The company is leaning toward an IPO, which may come in the second half of 2014, as the board continues to evaluate the company’s strategic direction, one of the people said, adding that Univision has not yet made a formal decision to proceed with the offering.
All the people asked not to be identified because the discussions are confidential. Univision, Madison Dearborn, TPG, Providence and THL declined to comment.
A surge in the equity markets this year has encouraged large private equity-backed companies to pursue IPOs.
Hotel operator Hilton Worldwide, which was taken private by Blackstone Group LP (BX.N) for $26 billion in 2007, said earlier this month it intends to raise upwards of $1.25 billion from an initial public offering.
Oil and natural gas company Antero Resources Corp, controlled by private equity firm Warburg Pincus LLC, is planning a $1 billion IPO.
Univision owns a highly rated Spanish language broadcast network that sometimes beats English language broadcasters such as NBC in the primetime ratings race. It also owns another broadcast channel called UniMas, as well as several cable networks and a stable of Spanish radio stations.

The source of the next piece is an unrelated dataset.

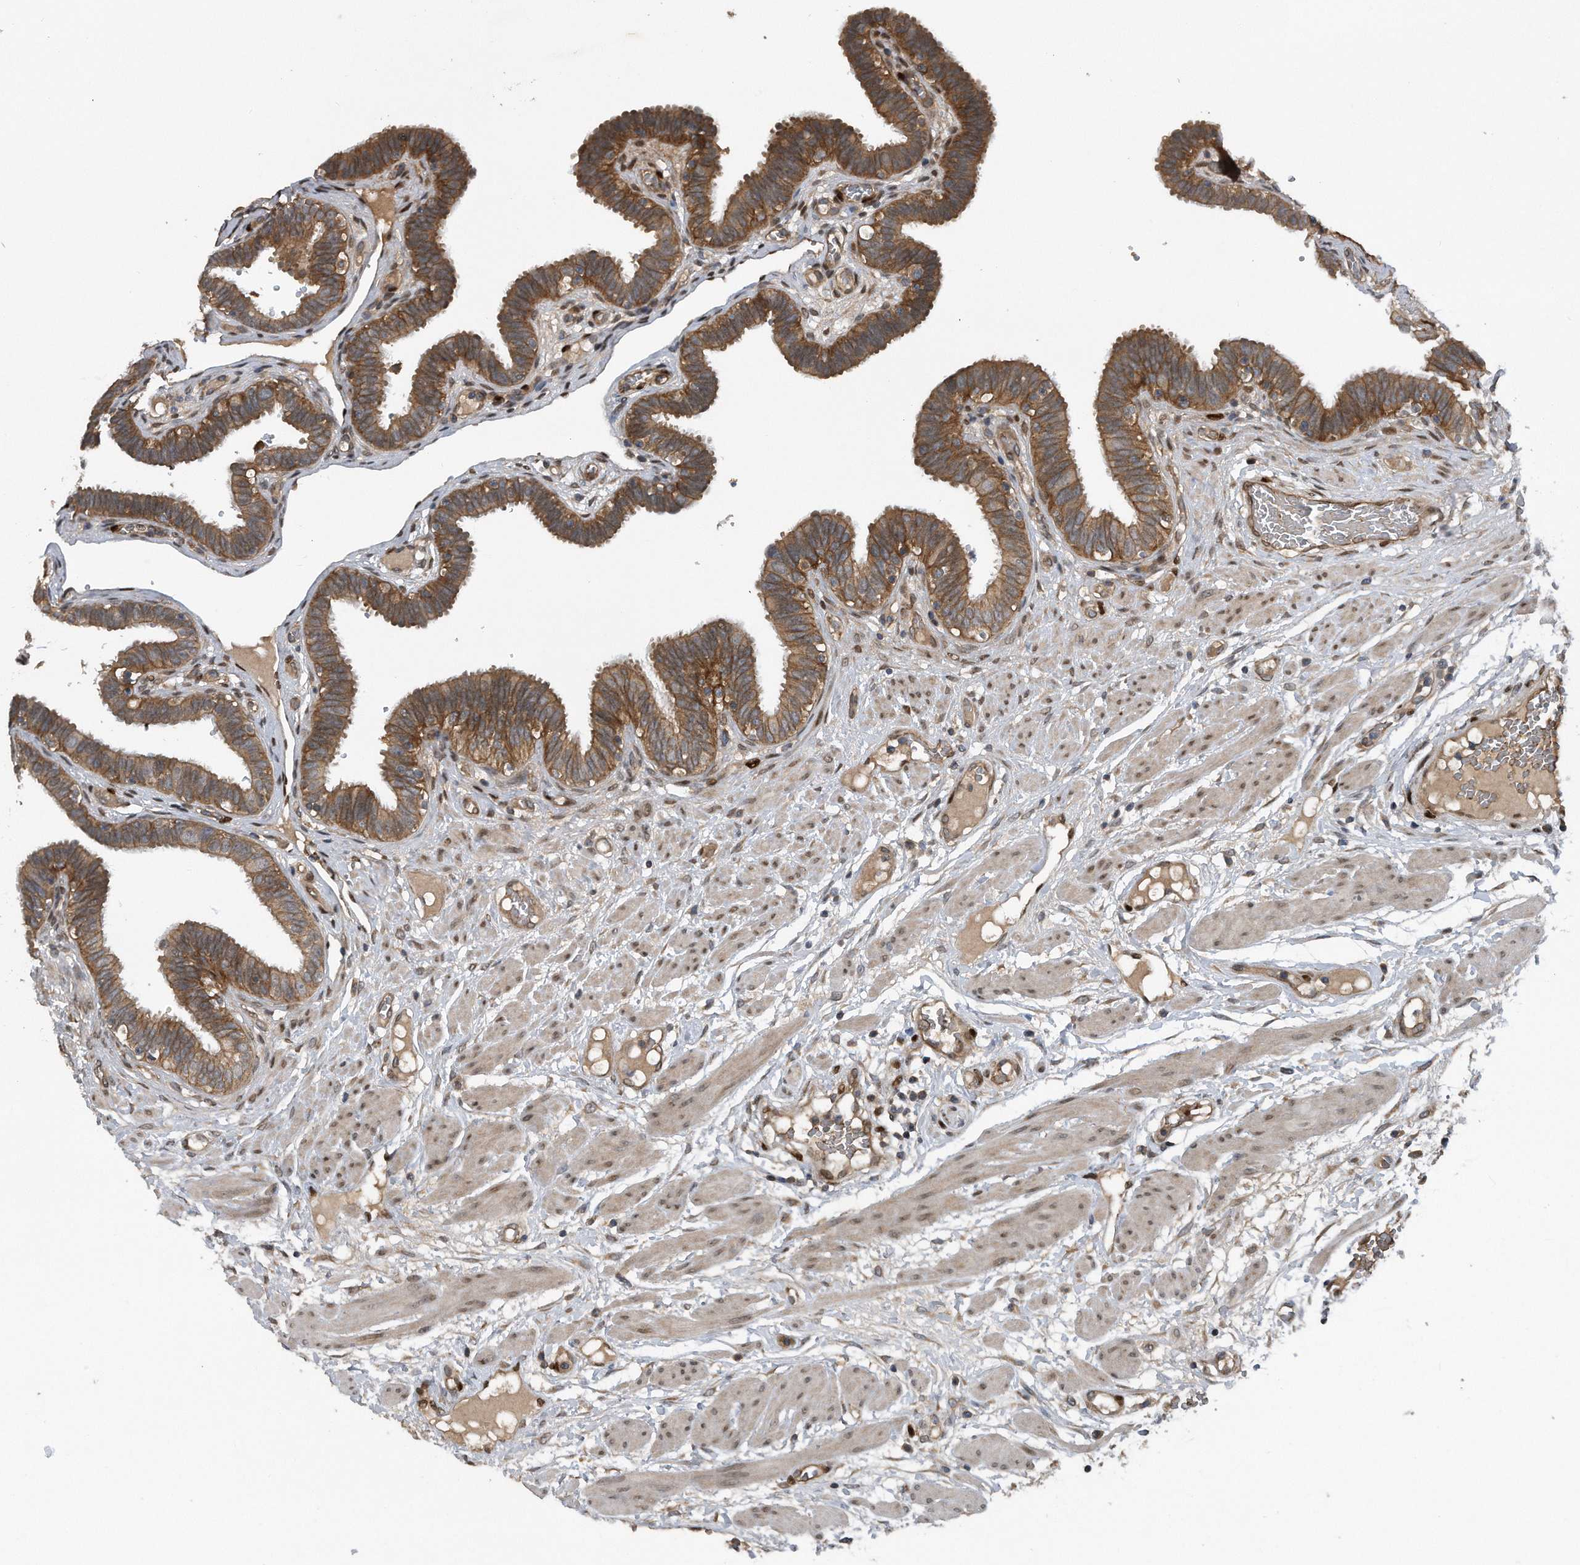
{"staining": {"intensity": "moderate", "quantity": ">75%", "location": "cytoplasmic/membranous"}, "tissue": "fallopian tube", "cell_type": "Glandular cells", "image_type": "normal", "snomed": [{"axis": "morphology", "description": "Normal tissue, NOS"}, {"axis": "topography", "description": "Fallopian tube"}, {"axis": "topography", "description": "Placenta"}], "caption": "Unremarkable fallopian tube demonstrates moderate cytoplasmic/membranous staining in about >75% of glandular cells.", "gene": "ZNF79", "patient": {"sex": "female", "age": 32}}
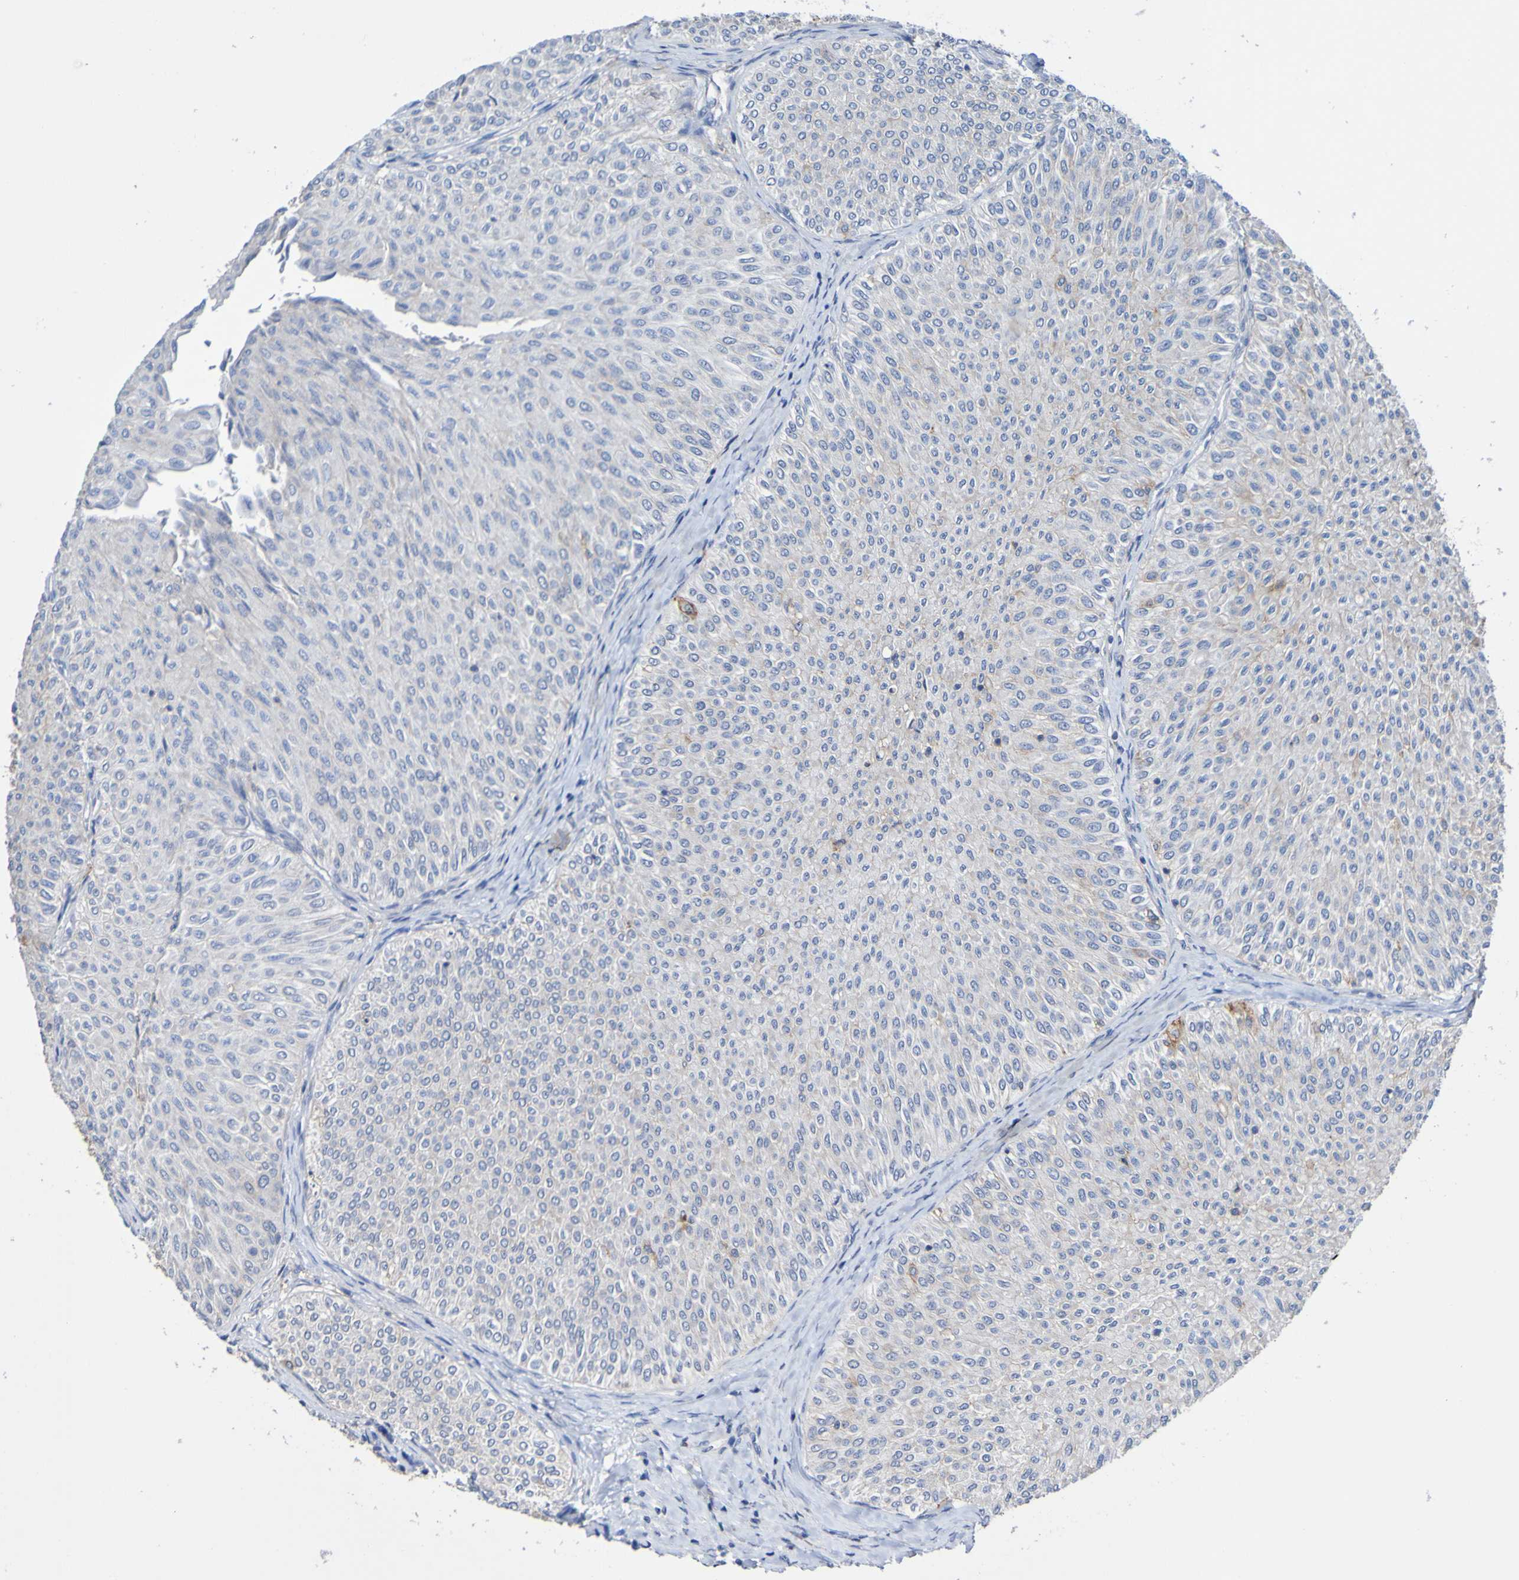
{"staining": {"intensity": "moderate", "quantity": "<25%", "location": "cytoplasmic/membranous"}, "tissue": "urothelial cancer", "cell_type": "Tumor cells", "image_type": "cancer", "snomed": [{"axis": "morphology", "description": "Urothelial carcinoma, Low grade"}, {"axis": "topography", "description": "Urinary bladder"}], "caption": "The histopathology image reveals staining of low-grade urothelial carcinoma, revealing moderate cytoplasmic/membranous protein staining (brown color) within tumor cells.", "gene": "SLC3A2", "patient": {"sex": "male", "age": 78}}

Mexican media conglomerate Televisa, which also provides a chunk of Univision programming, made a $1.2 billion investment in the company in 2010. As part of the deal, Televisa took a 5 percent Univision stake and bought debt that could be converted into a stake of up to 30 percent in the broadcaster.
Univision’s second-quarter earnings grew 28 percent this year to $40.7 million. Revenue rose 10.4 percent to $676.5 million.